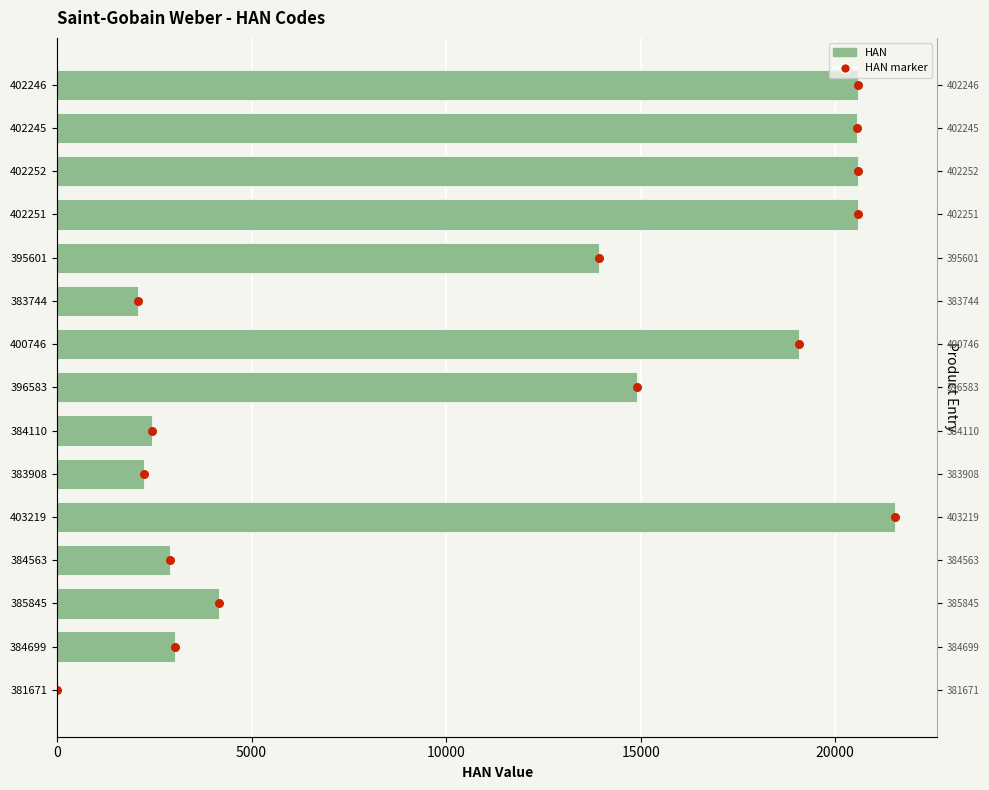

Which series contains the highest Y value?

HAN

•••

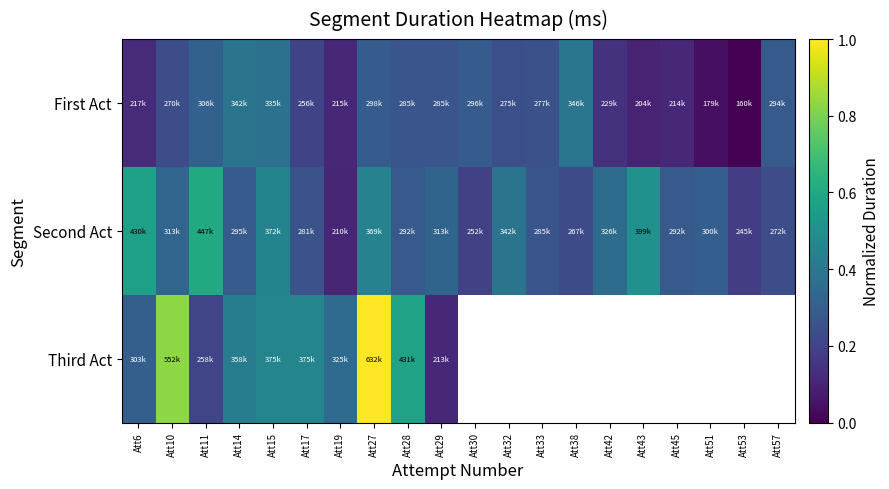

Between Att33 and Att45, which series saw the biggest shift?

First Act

•••

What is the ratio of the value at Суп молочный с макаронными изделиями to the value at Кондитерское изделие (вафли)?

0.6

•••

▶ [ABOUT THIS TASK] Pull out each line in the rows above that contains the word "value", and copy those lines in the order they appear.

▶ [TASK RESPONSE]
Which series contains the highest Y value?
What is the ratio of the value at Суп молочный с макаронными изделиями to the value at Кондитерское изделие (вафли)?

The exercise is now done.